Su queste divagazioni dantesche di V., un italiano che insegnava a Londra, V. Martinelli (Montecatini 1702 - Firenze 1785), pubblicò due lettere indirizzate al conte di Orford, nipote di H. Walpole e omonimo di questi (in Lettere familiari e critiche, Londra 1758), definendo lo scritto di V. " discorso vano, arbitrario e falso ", di " inetta critica o piuttosto insipida maldicenza " e la traduzione dei versi di If XXVII " una stupida traduzione... in uno stile pulcinellesco ". In quel medesimo anno 1758, nella seconda metà di novembre, V. ricevette a Ferney la visita di S. Bettinelli che appunto l'anno precedente aveva pubblicato le Lettere virgiliane. Non è improbabile che un tale incontro, da cui prese l'avvio un interessante carteggio, abbia determinato V. a usare un maggiore rigore nei giudizi su Dante. Attenendoci alla cronologia, sarà piuttosto da pensare che siano state le Lettere virgiliane a stimolare in questo senso il filosofo. In una lettera al Bettinelli scritta " aux Délices près de Genève " e datata da T. Besterman (Correspondance, vol. XXXVIII, n. 7932) al 18 dicembre 1759, V. ritorna a fare una sia pur piccola concessione all'opera dantesca nel confronto con la profluvie di versi italiani occasionali del suo tempo; ma tutto sommato " le Dante pourra entrer dans les bibliothèques des curieux ". Contro l'atteggiamento critico nei confronti di D., vuoi del Bettinelli come del V., si leverà invece, fra tanti vani dibattiti, la voce efficace dello zurighese J.J. Bodmer (1763) cui si accorderà, soprattutto nel rilevare gli errori del V., un altro studioso svizzero, J.B. Merian di Basilea. Ma l'asprezza della polemica contro V. fu, com'è naturale, particolarmente intensa in Italia con reazioni di carattere nazionalistico che si opponevano spesso all'influsso francese sulla nostra cultura e sul nostro costume.
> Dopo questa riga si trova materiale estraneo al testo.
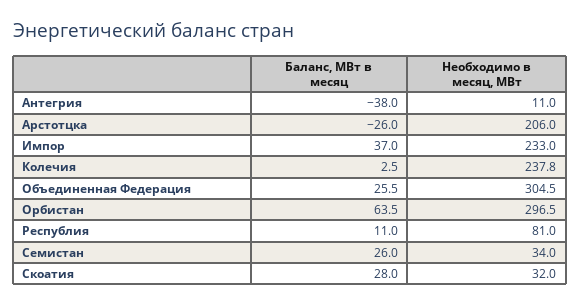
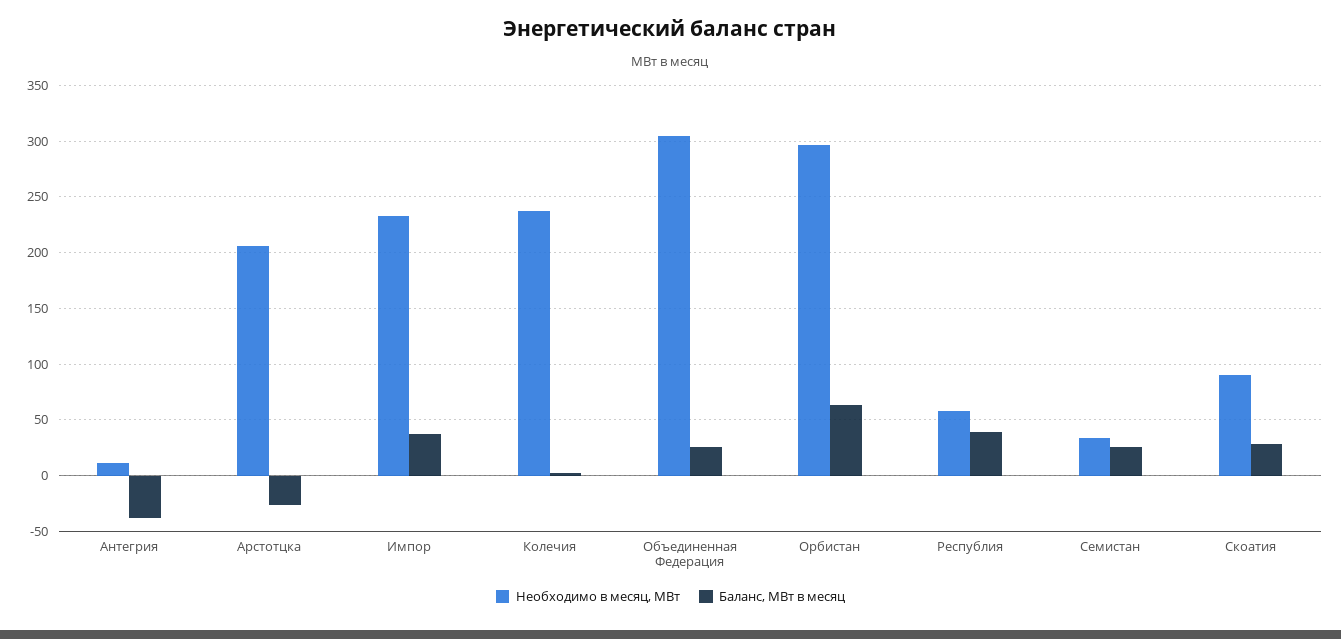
Баланс, МВт в месяц, Республия: 11 -> 40
Необходимо в месяц, МВт, Республия: 81 -> 60
Необходимо в месяц, МВт, Скоатия: 32 -> 90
Gli scritti più significativi in proposito rimangono il Discours sur Shakespeare et sur M. de V. (1777) del Baretti, nel quale si dimostra che V. conosceva D. meno ancora di quel che non conoscesse Shakespeare, e la Lettera sopra D.A. contro il Sig. di V. (1781) di G. Torelli.
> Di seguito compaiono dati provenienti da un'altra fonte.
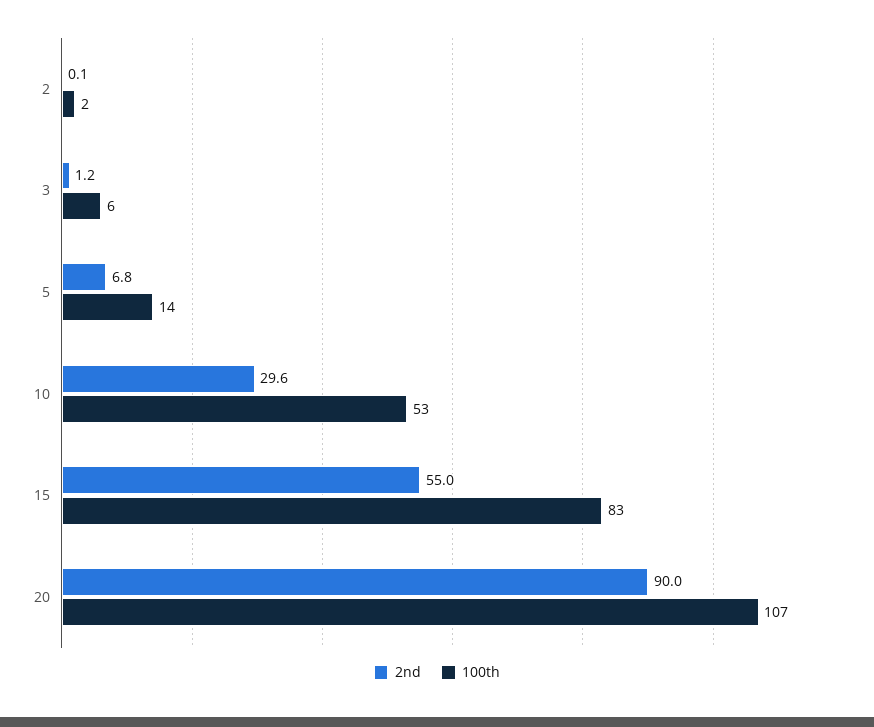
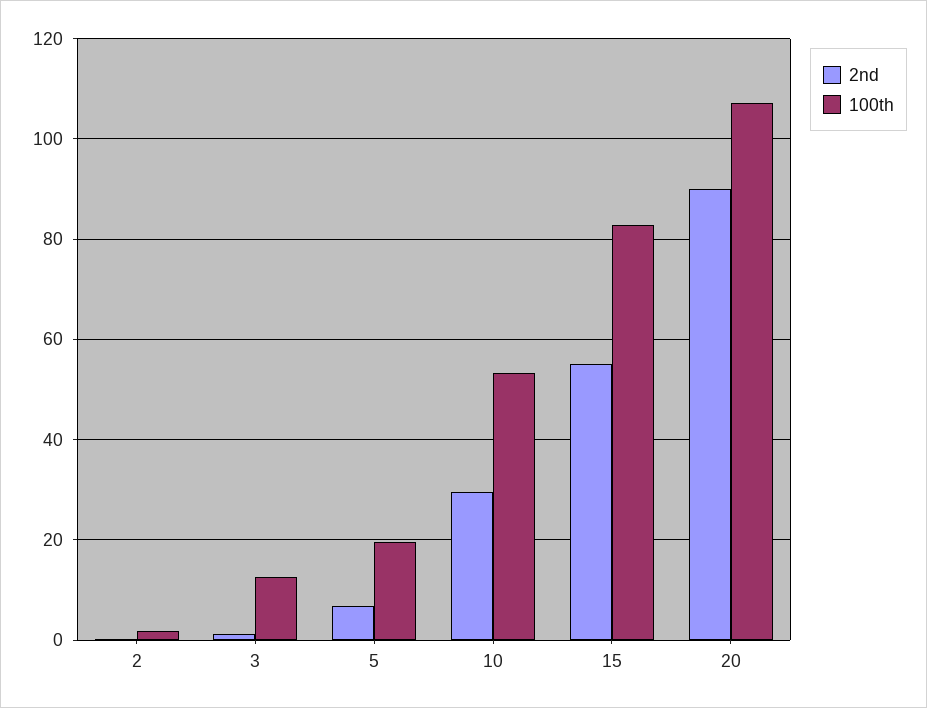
100th, 3: 6 -> 12
100th, 5: 14 -> 20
Nel 1768 uscì a Parigi, presso il libraio Prault, nella " Collection des meilleurs auteurs dans la langue italienne ", una nuova edizione in due tomi della Commedia a cura dell'abate O. Marrini (Firenze 1722-1790). Nel primo tomo furono ristampate, alla distanza di dieci anni, le due lettere sopra D. di V. Martinelli indirizzate al conte di Orford. La polemica volterriana si riaccese così nelle tarde Lettres chinoises, indiennes et tartares (1776), in cui il filosofo ritorna (lettera XXII Sur le Dante et sur un pauvre homme nommé Martinelli) sui suoi giudizi danteschi ripetendo anche stancamente l'analisi in chiave burlesca del Dictionnaire philosophique. In forma aneddotica introduce a parlare il " maître de langue " Martinelli il quale rimprovera al Bayle e a lui, V., di aver detto molte schiocchezze su Dante. Il filosofo si mostra dapprima indignato, poi obietta rintuzzando le accuse con distacco ed espone in breve il contenuto della prima cantica. In quanto all'interesse del poema neppure parlarne: " Le Dante, qui avait été chassé de Florence par ses ennemis, ne manque pas de les voir en enfer, et de se moquer de leur damnation. C'est ce qui a rendu son ouvrage intéressant pour la Toscane. L'éloignement du temps a nui à la clarté; et on est même obligé d'expliquer aujourd'hui son enfer comme un livre classique. Les personnages ne sont pas si attachants pour le reste de l'Europe ".
Nella contemporanea Lettre à l'Académie Française (1776), V. ricorda ancora D. a proposito del titolo Commedia per concludere singolarmente che in Italia, sin dalla fine del sec. XIII, si rappresentarono lavori teatrali comici.
Nell'arco di tempo di una cinquantina d'anni la critica dantesca di V. non subì, dunque, alcun mutamento sensibile, eccetto quell'occasionale frattura che non corrisponde al minimo approfondimento. Critica di gusto, stretta agl'ideali classici del sec. XVII, fondamentalmente dogmatica, godette all'inizio, pur nelle implicazioni polemiche, di una sua spontaneità che si attenuò col passar degli anni per concedere sempre più agli umori e alle reazioni contingenti. Ma di siffatto immobilismo non è parte piccola il mancato allargamento della conoscenza dell'opera dantesca. Seppure con minori scompensi che nei riguardi di Shakespeare, V. mantenne ancorato il proprio giudizio sul poema di D. alla qualifica di " bizarre " che è spia d'intransigenza e di limiti invalicabili per i suoi principi di " buon gusto " che, pur respingendo i dogmi e le regole sotto la specie universale, ne ristabilivano l'autorità in nome di un ideale estetico personalmente asserito e difeso con armi intellettualmente più sottili e penetranti.